Chelsea, a Hoboken native and not from its pretty part, was her typical loving but direct self. “You are going to have to keep it together. We both know she was never right after your twins were born and it’s been a fucking roller coaster. But look - you are only 41. You have a big part of your life ahead of you and you need to pull your head out of your ass.
“Plus, you have so much pussy in Manhattan, you may end up happier.”
Benjamin Elias Spencer Jr, even after an entire life hearing it, was still taken aback by his mother’s obnoxiously foul mouth. And he simply ignored her now-frequent digs on his infidelity.
“Well, it feels awful, but in some way I am relieved she’s gone. I can only say that to you, Mom. I don’t understand my feelings.”
He looked lost. Chelsea gave him a long hug and then looked at both of her only grandchildren. Elias was thankfully drinking only ginger ale, while Connie - no surprise - was drinking Champagne and perhaps too much, thought her grandmother?
Ben Jr by now had walked away from his mother and approached the record player he had the hotel set up in the hospitality suite.
“Excuse me, sir?” had been the polite response at the front desk when he first asked, but they soon found one, and even the records he had requested. He had picked out some of his favorites from the year, and luckily a bellman found a record store in San Juan with everything. Well, luck and the motivation of the crisp $20 Ben Jr had flipped him.

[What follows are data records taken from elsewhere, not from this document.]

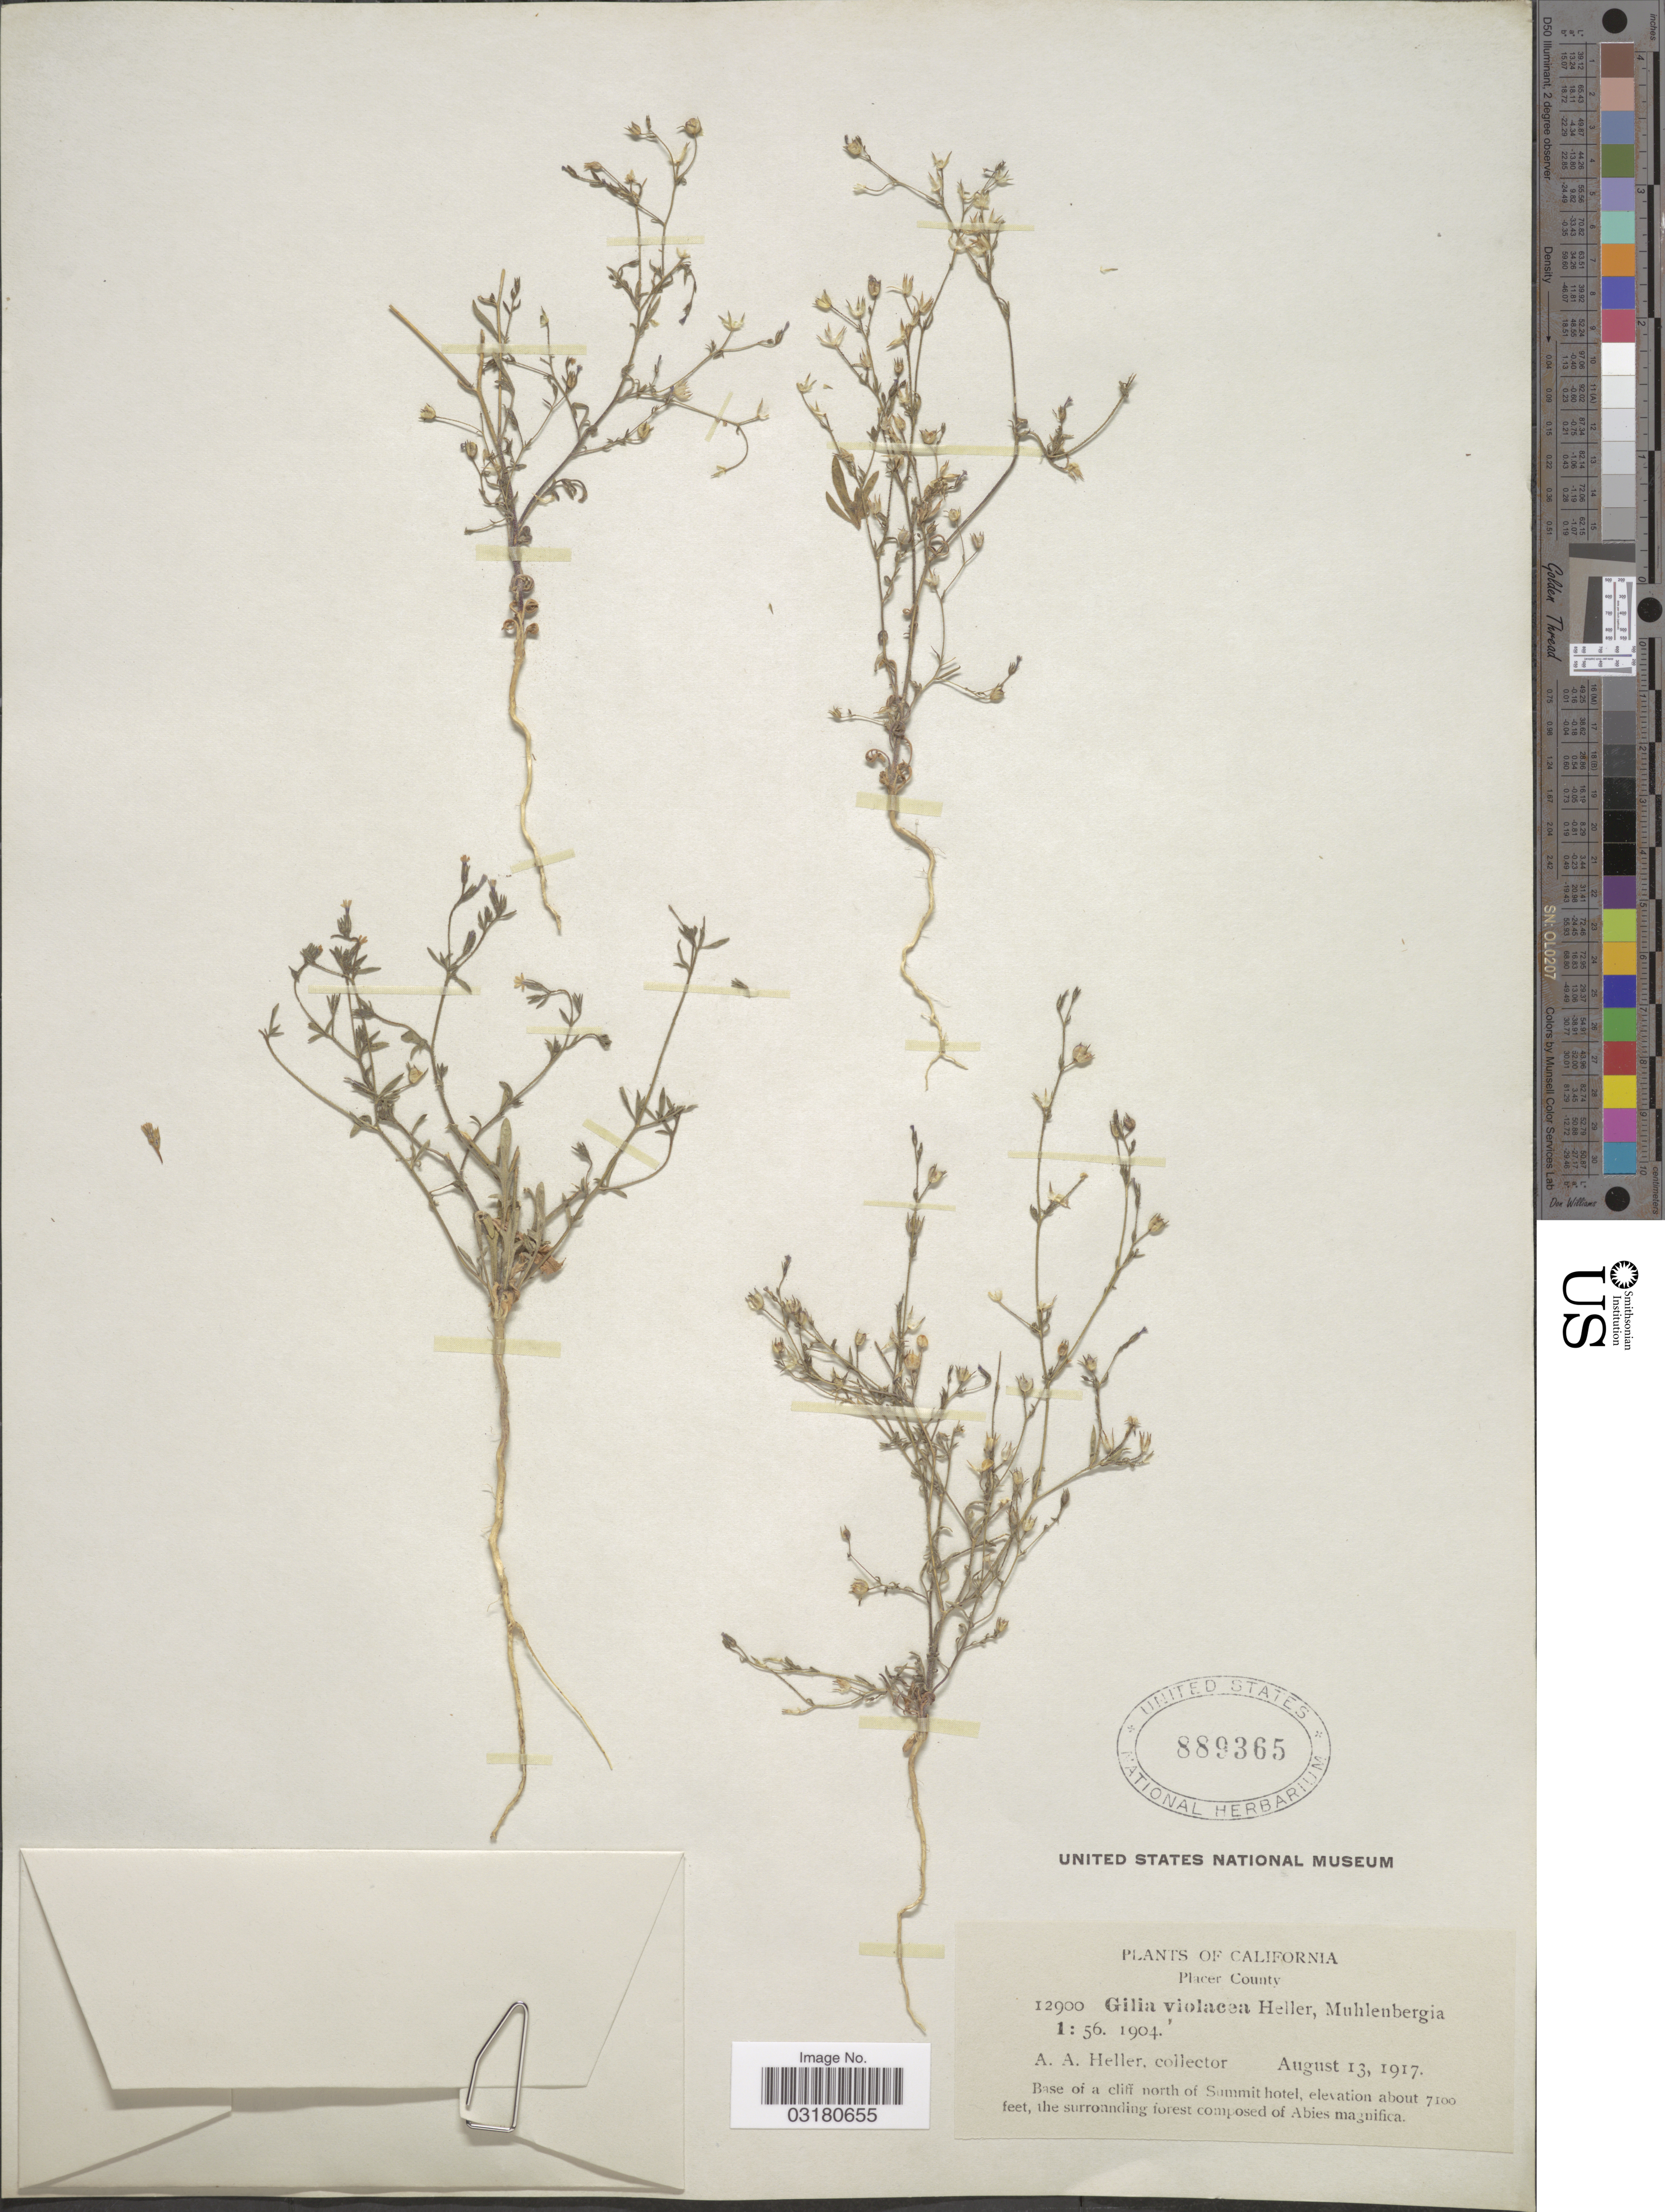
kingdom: Plantae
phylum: Tracheophyta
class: Magnoliopsida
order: Ericales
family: Polemoniaceae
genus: Allophyllum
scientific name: Allophyllum violaceum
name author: (A. Heller) A.D. Grant & V.E. Grant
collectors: A. A. Heller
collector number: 12900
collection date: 1917-08-13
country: United States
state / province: California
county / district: Placer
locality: Placer County. Base of a cliff north of Summit hotel.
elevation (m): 2164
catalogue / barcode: US 889365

Because Ben Jr loves and needs his music, especially now: Like the other diversions he now sought, music temporarily helped him forget his decidedly mixed emotions over his dead wife. He stacked the records, the needle dropped, and the party was on.
The younger among them especially enjoyed his first pick, although just about everyone tapped their feet. Like the Spencers, the music was a product of Britain.
The first record he played was the debut album from a band called The Beatles.